● **Extract to read**:
** BEGIN **
W3C home > Mailing lists > Public > www-international@w3.org > April to June 2012

RE: BCP 47 "t" extension follow up and locale identifier definition

From: Phillips, Addison <addison@lab126.com>
Date: Tue, 26 Jun 2012 07:49:13 -0700
To: Felix Sasaki <fsasaki@w3.org>, Mark Davis ☕ <mark@macchiato.com>, "public-multilingualweb-lt@w3.org" <public-multilingualweb-lt@w3.org>, "www-international@w3.org" <www-international@w3.org>
Message-ID: <131F80DEA635F044946897AFDA9AC3476AAC7B677D@EX-SEA31-D.ant.amazon.com>
Hi Felix,

You missed: “remove the hyphen-to-underscore conversion” :-). Otherwise, looks like what we’d suggested.


From: Felix Sasaki [mailto:fsasaki@w3.org]
Sent: Tuesday, June 26, 2012 5:59 AM
To: Mark Davis ☕; Phillips, Addison; public-multilingualweb-lt@w3.org; www-international@w3.org
Subject: Re: BCP 47 "t" extension follow up and locale identifier definition

(Apologies for cross-posting and thanks to Addison for pointing out www-international),

Thanks for your feedback, Addison and Mark. To summarize the main points:

1) We use BCP 47 language tags in a dedicated piece of markup, e.g.
<span its:filterLocale=”de-ch,fr-ch,it-ch”>Swiss legal notice, only to be taken into account for localization into a swiss locale</span>
2) We use komma as the delimiter instead of semicolon, see "span" element above
3) We need to make the relation to BCP 47 filtering clear.
4) We don't need text to point out the "u" extension - people may or may not use it, but if we go for BCP47 people can use any extension they want.
5) WRT to the tags that Mark mentioned in 1. below: are the "transform" XML files here http://unicode.org/cldr/trac/browser/tags/release-21-0-2/common/bcp47 the currently registered fields for transforms?


2012/6/25 Mark Davis ☕ <mark@macchiato.com<mailto:mark@macchiato.com>>
> Since the "t" extension is also meant to express process related information, we want to coordinate the values that can be used via that extension with what we define - or just refer to them. What would be the best way to achieve this?
There are two possible ways that work work.
** END **
● **Work instructions**:
A - Using the mailing-list message, decide whether each statement agrees with it: (i) Felix proposes a comma rather than a semicolon as the delimiter; (ii) Felix says text is needed to point out the "u" extension; (iii) Addison tells Felix that he left out removing the hyphen-to-underscore conversion. Answer yes or no for each, and quote the words of the message that decide it.
B - Duplicate the mailing-list message from "W3C home > Mailing" up to and including "what we’d suggested.", with every character unchanged.

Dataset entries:
** BEGIN **
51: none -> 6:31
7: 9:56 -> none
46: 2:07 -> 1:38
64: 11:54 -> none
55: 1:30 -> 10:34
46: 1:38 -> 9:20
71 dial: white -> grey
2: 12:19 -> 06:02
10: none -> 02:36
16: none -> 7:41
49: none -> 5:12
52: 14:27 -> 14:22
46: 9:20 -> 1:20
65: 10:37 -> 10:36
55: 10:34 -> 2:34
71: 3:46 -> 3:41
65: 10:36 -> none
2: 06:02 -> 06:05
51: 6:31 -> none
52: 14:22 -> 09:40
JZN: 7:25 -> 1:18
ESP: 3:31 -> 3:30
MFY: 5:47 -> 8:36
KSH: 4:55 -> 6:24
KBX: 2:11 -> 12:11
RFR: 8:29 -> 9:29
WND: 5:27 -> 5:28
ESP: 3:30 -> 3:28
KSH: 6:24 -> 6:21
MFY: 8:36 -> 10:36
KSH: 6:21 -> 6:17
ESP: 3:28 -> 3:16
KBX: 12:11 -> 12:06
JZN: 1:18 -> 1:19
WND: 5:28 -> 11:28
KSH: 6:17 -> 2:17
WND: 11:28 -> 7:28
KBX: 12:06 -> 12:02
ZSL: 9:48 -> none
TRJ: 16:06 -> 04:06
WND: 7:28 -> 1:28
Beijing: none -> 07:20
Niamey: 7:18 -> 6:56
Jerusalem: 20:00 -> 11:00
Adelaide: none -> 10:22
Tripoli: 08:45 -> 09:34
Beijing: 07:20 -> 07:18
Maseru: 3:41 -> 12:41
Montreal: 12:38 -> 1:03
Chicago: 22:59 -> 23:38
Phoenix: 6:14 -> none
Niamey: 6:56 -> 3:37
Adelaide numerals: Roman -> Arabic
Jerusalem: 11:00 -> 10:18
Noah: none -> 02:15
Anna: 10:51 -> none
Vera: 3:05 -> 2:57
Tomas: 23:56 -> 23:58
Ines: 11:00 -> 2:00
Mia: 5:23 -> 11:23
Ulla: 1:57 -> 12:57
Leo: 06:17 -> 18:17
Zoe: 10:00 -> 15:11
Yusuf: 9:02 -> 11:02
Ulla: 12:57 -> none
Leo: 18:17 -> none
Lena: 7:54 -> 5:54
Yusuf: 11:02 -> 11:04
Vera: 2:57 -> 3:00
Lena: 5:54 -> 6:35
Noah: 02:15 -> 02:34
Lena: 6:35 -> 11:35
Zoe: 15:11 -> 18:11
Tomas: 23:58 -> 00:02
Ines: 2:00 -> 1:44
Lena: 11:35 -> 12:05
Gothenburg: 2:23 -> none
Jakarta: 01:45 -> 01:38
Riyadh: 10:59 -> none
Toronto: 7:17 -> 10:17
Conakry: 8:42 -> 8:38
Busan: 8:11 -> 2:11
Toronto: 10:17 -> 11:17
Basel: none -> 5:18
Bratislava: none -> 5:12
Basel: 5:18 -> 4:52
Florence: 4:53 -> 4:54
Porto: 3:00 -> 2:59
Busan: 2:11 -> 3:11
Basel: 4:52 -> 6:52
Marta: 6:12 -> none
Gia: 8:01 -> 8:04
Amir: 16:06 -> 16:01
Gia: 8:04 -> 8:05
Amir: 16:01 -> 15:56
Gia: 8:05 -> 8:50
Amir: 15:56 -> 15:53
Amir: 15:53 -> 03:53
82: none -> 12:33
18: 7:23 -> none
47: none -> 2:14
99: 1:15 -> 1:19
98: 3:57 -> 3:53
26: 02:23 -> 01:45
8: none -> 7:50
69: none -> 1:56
** END **
● **List of solutions**:
A -
(i) Yes: "We use komma as the delimiter instead of semicolon"
(ii) No: "We don't need text to point out the "u" extension"
(iii) Yes: "You missed: “remove the hyphen-to-underscore conversion”"

B -
W3C home > Mailing lists > Public > www-international@w3.org > April to June 2012

RE: BCP 47 "t" extension follow up and locale identifier definition

From: Phillips, Addison <addison@lab126.com>
Date: Tue, 26 Jun 2012 07:49:13 -0700
To: Felix Sasaki <fsasaki@w3.org>, Mark Davis ☕ <mark@macchiato.com>, "public-multilingualweb-lt@w3.org" <public-multilingualweb-lt@w3.org>, "www-international@w3.org" <www-international@w3.org>
Message-ID: <131F80DEA635F044946897AFDA9AC3476AAC7B677D@EX-SEA31-D.ant.amazon.com>
Hi Felix,

You missed: “remove the hyphen-to-underscore conversion” :-). Otherwise, looks like what we’d suggested.